(Stored entries)
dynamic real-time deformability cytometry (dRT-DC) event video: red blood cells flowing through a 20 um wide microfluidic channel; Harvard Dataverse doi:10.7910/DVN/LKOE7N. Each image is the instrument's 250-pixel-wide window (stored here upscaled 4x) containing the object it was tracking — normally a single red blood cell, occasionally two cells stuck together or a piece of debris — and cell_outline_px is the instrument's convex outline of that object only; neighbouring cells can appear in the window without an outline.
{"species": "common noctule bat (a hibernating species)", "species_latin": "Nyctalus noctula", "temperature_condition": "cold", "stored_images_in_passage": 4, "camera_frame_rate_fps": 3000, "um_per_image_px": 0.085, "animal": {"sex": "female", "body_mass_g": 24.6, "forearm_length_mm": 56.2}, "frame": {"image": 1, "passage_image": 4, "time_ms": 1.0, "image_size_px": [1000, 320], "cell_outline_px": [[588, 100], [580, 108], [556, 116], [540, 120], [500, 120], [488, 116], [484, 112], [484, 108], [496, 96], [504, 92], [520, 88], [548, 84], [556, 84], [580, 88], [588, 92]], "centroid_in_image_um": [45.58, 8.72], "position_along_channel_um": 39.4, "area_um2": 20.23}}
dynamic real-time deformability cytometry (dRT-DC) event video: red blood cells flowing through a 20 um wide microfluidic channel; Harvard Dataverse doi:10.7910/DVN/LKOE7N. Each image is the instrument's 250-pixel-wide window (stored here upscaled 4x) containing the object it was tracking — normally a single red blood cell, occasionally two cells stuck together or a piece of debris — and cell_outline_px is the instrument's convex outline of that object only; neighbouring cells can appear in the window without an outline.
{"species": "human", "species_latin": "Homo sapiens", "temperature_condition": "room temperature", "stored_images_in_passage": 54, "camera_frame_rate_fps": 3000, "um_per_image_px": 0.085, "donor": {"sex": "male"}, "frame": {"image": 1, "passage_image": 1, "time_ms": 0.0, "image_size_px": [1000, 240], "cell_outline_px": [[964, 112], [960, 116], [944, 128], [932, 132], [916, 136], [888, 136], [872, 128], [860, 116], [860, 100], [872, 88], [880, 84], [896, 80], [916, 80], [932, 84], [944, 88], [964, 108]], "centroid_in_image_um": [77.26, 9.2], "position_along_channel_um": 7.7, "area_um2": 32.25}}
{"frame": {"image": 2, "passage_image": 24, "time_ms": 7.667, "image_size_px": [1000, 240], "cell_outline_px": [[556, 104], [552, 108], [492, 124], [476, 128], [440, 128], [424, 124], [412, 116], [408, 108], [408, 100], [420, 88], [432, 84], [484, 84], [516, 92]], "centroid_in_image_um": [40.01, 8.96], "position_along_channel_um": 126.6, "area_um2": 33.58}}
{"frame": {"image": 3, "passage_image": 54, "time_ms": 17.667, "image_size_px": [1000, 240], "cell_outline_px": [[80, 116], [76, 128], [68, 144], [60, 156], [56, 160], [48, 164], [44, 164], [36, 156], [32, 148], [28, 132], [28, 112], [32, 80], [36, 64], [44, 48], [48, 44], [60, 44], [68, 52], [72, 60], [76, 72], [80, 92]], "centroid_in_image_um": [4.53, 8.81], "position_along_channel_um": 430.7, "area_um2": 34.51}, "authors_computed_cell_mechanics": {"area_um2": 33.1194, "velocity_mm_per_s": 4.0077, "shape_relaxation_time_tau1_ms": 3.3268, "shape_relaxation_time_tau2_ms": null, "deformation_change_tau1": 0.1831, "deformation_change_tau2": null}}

- **Problem description**: Using the listing above, please repeat every entry exactly.

- **The reply**:
dynamic real-time deformability cytometry (dRT-DC) event video: red blood cells flowing through a 20 um wide microfluidic channel; Harvard Dataverse doi:10.7910/DVN/LKOE7N. Each image is the instrument's 250-pixel-wide window (stored here upscaled 4x) containing the object it was tracking — normally a single red blood cell, occasionally two cells stuck together or a piece of debris — and cell_outline_px is the instrument's convex outline of that object only; neighbouring cells can appear in the window without an outline.
{"species": "common noctule bat (a hibernating species)", "species_latin": "Nyctalus noctula", "temperature_condition": "cold", "stored_images_in_passage": 4, "camera_frame_rate_fps": 3000, "um_per_image_px": 0.085, "animal": {"sex": "female", "body_mass_g": 24.6, "forearm_length_mm": 56.2}, "frame": {"image": 1, "passage_image": 4, "time_ms": 1.0, "image_size_px": [1000, 320], "cell_outline_px": [[588, 100], [580, 108], [556, 116], [540, 120], [500, 120], [488, 116], [484, 112], [484, 108], [496, 96], [504, 92], [520, 88], [548, 84], [556, 84], [580, 88], [588, 92]], "centroid_in_image_um": [45.58, 8.72], "position_along_channel_um": 39.4, "area_um2": 20.23}}
dynamic real-time deformability cytometry (dRT-DC) event video: red blood cells flowing through a 20 um wide microfluidic channel; Harvard Dataverse doi:10.7910/DVN/LKOE7N. Each image is the instrument's 250-pixel-wide window (stored here upscaled 4x) containing the object it was tracking — normally a single red blood cell, occasionally two cells stuck together or a piece of debris — and cell_outline_px is the instrument's convex outline of that object only; neighbouring cells can appear in the window without an outline.
{"species": "human", "species_latin": "Homo sapiens", "temperature_condition": "room temperature", "stored_images_in_passage": 54, "camera_frame_rate_fps": 3000, "um_per_image_px": 0.085, "donor": {"sex": "male"}, "frame": {"image": 1, "passage_image": 1, "time_ms": 0.0, "image_size_px": [1000, 240], "cell_outline_px": [[964, 112], [960, 116], [944, 128], [932, 132], [916, 136], [888, 136], [872, 128], [860, 116], [860, 100], [872, 88], [880, 84], [896, 80], [916, 80], [932, 84], [944, 88], [964, 108]], "centroid_in_image_um": [77.26, 9.2], "position_along_channel_um": 7.7, "area_um2": 32.25}}
{"frame": {"image": 2, "passage_image": 24, "time_ms": 7.667, "image_size_px": [1000, 240], "cell_outline_px": [[556, 104], [552, 108], [492, 124], [476, 128], [440, 128], [424, 124], [412, 116], [408, 108], [408, 100], [420, 88], [432, 84], [484, 84], [516, 92]], "centroid_in_image_um": [40.01, 8.96], "position_along_channel_um": 126.6, "area_um2": 33.58}}
{"frame": {"image": 3, "passage_image": 54, "time_ms": 17.667, "image_size_px": [1000, 240], "cell_outline_px": [[80, 116], [76, 128], [68, 144], [60, 156], [56, 160], [48, 164], [44, 164], [36, 156], [32, 148], [28, 132], [28, 112], [32, 80], [36, 64], [44, 48], [48, 44], [60, 44], [68, 52], [72, 60], [76, 72], [80, 92]], "centroid_in_image_um": [4.53, 8.81], "position_along_channel_um": 430.7, "area_um2": 34.51}, "authors_computed_cell_mechanics": {"area_um2": 33.1194, "velocity_mm_per_s": 4.0077, "shape_relaxation_time_tau1_ms": 3.3268, "shape_relaxation_time_tau2_ms": null, "deformation_change_tau1": 0.1831, "deformation_change_tau2": null}}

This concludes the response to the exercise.